In the article header, copy the passage from "doi:10.1021/acsami.1c19353" to "Pessac, Cedex, France." word for word.

*PAGE TEXT:*
=== Begin Enclosure ===
Magnetic Ordering in Ultrasmall Potassium Ferrite Nanoparticles Grown on Graphene Nanoflakes

Ferdinand Hof; Lorenzo Poggini; Edwige Otero; Benoît Gobaut; Mathieu Gonidec; Mathieu Duttine; Patrick Rosa; Olivier Sandre; Alain Pénicaud

doi:10.1021/acsami.1c19353

Magnetic Ordering in Ultrasmall Potassium Ferrite Nanoparticles Grown on Graphene Nanoflakes

ACS Appl Mater Interfaces. 2022 Jan 19;14(2):3130-3142. doi: 10.1021/acsami.1c19353. Epub 2022 Jan 4.

Authors

Ferdinand Hof¹, Lorenzo Poggini², Edwige Otero³, Benoît Gobaut³, Mathieu Gonidec², Mathieu Duttine², Patrick Rosa², Olivier Sandre⁴, Alain Pénicaud¹

Affiliations

¹ University of Bordeaux, CNRS, Centre de Recherche Paul Pascal, UMR5031, 33600 Pessac, France.
² University of Bordeaux, CNRS, Bordeaux-INP, ICMCB, UMR 5026, F-33600 Pessac, Cedex, France.
³ Synchrotron SOLEIL, L'Orme des Merisiers Saint Aubin, BP 48, F-91192 Gif sur Yvette, France.
⁴ University of Bordeaux, CNRS, Bordeaux INP, LCPO, UMR-5629, F-33600 Pessac, France.
=== End Enclosure ===
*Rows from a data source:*
=== Begin Enclosure ===
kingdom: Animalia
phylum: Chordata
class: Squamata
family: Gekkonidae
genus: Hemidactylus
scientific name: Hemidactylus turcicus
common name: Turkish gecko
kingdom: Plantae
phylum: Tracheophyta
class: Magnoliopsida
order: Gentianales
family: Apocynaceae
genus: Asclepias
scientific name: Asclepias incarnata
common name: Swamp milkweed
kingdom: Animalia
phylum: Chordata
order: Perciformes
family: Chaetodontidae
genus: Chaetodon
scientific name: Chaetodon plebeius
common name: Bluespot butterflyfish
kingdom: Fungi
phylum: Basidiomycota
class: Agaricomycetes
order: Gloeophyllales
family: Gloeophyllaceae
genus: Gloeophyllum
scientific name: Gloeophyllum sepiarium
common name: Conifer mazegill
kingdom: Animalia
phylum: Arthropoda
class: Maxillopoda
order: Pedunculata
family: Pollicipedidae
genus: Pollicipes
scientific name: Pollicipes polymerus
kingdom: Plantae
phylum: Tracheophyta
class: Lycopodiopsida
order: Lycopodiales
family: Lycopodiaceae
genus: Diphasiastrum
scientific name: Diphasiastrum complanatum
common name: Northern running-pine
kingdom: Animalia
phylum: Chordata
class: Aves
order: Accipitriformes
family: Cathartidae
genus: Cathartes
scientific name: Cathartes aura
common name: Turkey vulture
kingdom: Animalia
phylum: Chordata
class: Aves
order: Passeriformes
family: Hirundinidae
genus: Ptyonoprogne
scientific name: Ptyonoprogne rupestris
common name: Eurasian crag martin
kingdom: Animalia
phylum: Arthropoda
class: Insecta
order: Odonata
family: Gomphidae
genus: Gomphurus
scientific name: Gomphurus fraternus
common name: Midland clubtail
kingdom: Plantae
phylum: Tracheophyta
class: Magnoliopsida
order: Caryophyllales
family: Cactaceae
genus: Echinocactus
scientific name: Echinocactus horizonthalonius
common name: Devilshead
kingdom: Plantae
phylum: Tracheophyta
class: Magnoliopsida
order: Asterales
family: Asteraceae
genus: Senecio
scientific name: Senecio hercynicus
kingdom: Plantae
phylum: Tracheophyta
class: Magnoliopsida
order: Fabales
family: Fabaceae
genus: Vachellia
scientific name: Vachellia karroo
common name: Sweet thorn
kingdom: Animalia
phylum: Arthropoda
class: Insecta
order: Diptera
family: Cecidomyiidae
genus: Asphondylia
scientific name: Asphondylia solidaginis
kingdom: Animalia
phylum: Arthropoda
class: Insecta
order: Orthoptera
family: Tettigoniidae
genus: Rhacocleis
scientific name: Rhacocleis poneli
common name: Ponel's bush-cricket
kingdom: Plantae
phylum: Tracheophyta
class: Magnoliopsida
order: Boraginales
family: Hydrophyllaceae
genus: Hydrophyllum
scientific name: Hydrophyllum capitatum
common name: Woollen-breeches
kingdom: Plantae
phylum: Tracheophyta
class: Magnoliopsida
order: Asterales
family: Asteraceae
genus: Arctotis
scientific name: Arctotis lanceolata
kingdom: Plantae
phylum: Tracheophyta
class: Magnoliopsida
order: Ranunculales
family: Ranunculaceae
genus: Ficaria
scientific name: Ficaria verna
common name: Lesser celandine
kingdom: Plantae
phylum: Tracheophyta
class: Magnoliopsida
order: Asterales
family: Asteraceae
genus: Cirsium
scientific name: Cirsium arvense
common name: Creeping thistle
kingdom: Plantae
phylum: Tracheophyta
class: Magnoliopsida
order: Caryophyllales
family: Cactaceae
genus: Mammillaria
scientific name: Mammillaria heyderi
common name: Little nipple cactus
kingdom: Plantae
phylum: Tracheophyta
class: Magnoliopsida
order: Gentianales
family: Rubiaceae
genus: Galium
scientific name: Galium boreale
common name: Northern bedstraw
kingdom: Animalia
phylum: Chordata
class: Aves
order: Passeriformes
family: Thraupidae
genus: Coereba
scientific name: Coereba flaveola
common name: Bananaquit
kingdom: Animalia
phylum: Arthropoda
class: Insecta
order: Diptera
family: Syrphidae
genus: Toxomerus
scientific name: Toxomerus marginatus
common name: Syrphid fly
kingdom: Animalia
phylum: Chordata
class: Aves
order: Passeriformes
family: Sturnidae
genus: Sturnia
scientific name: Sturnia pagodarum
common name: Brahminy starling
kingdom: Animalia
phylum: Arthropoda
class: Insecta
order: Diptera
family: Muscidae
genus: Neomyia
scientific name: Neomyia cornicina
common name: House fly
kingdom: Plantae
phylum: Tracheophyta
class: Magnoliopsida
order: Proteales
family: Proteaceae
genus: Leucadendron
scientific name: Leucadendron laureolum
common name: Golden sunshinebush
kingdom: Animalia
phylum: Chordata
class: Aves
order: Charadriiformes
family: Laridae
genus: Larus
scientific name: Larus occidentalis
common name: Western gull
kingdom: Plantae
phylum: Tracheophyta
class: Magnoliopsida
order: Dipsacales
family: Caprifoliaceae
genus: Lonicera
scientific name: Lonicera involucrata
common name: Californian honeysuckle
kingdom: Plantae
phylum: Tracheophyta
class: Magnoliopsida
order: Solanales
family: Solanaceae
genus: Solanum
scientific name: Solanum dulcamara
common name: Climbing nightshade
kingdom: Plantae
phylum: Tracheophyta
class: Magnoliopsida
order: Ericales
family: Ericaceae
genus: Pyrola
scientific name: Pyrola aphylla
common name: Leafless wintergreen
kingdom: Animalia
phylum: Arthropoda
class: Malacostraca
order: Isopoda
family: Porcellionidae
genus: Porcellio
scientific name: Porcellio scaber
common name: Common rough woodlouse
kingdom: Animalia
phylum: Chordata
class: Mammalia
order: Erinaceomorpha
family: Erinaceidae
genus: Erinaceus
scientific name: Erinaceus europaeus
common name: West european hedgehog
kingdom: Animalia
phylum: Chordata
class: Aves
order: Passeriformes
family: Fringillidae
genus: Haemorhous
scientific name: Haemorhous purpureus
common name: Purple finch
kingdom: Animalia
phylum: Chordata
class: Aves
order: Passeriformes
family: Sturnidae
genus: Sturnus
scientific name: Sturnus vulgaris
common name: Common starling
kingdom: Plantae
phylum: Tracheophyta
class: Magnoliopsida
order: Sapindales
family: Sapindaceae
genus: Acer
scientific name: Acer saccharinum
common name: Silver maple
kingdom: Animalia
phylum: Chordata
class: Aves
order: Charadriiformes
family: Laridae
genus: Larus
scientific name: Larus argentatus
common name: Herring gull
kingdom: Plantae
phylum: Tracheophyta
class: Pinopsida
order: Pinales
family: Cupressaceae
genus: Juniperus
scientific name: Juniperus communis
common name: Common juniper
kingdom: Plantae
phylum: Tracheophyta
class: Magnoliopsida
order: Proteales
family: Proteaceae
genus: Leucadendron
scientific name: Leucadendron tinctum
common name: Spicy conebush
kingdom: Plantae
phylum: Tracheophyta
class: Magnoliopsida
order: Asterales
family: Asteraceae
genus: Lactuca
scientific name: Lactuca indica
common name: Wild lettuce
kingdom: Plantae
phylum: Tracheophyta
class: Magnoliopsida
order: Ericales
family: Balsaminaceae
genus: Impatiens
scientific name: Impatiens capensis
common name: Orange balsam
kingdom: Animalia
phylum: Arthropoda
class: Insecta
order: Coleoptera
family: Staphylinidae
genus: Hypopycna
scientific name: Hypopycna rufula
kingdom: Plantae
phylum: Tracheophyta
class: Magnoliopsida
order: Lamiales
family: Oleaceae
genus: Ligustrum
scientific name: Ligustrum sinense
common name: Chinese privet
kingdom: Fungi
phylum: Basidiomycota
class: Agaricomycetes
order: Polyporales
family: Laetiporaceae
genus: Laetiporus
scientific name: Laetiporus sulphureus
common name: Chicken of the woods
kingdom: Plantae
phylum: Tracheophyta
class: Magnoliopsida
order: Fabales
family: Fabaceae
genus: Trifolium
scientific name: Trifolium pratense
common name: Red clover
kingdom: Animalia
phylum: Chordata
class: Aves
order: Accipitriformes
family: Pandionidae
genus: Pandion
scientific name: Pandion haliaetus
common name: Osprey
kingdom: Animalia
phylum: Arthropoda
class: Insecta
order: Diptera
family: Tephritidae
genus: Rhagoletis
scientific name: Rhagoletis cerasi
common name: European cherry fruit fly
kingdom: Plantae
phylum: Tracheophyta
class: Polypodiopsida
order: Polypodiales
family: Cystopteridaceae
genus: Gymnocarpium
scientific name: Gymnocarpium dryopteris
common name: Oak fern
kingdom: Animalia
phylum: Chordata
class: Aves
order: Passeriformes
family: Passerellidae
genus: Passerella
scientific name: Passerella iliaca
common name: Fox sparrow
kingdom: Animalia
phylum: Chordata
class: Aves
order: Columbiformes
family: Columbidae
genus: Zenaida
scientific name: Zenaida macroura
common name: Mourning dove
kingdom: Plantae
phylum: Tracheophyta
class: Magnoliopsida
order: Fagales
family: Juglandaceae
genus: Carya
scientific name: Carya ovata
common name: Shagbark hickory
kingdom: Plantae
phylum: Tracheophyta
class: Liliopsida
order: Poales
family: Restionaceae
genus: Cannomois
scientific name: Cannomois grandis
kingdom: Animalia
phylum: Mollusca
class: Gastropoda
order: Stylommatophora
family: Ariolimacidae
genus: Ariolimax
=== End Enclosure ===
*RESULT OF THIS EXERCISE:*
doi:10.1021/acsami.1c19353

Magnetic Ordering in Ultrasmall Potassium Ferrite Nanoparticles Grown on Graphene Nanoflakes

ACS Appl Mater Interfaces. 2022 Jan 19;14(2):3130-3142. doi: 10.1021/acsami.1c19353. Epub 2022 Jan 4.

Authors

Ferdinand Hof¹, Lorenzo Poggini², Edwige Otero³, Benoît Gobaut³, Mathieu Gonidec², Mathieu Duttine², Patrick Rosa², Olivier Sandre⁴, Alain Pénicaud¹

Affiliations

¹ University of Bordeaux, CNRS, Centre de Recherche Paul Pascal, UMR5031, 33600 Pessac, France.
² University of Bordeaux, CNRS, Bordeaux-INP, ICMCB, UMR 5026, F-33600 Pessac, Cedex, France.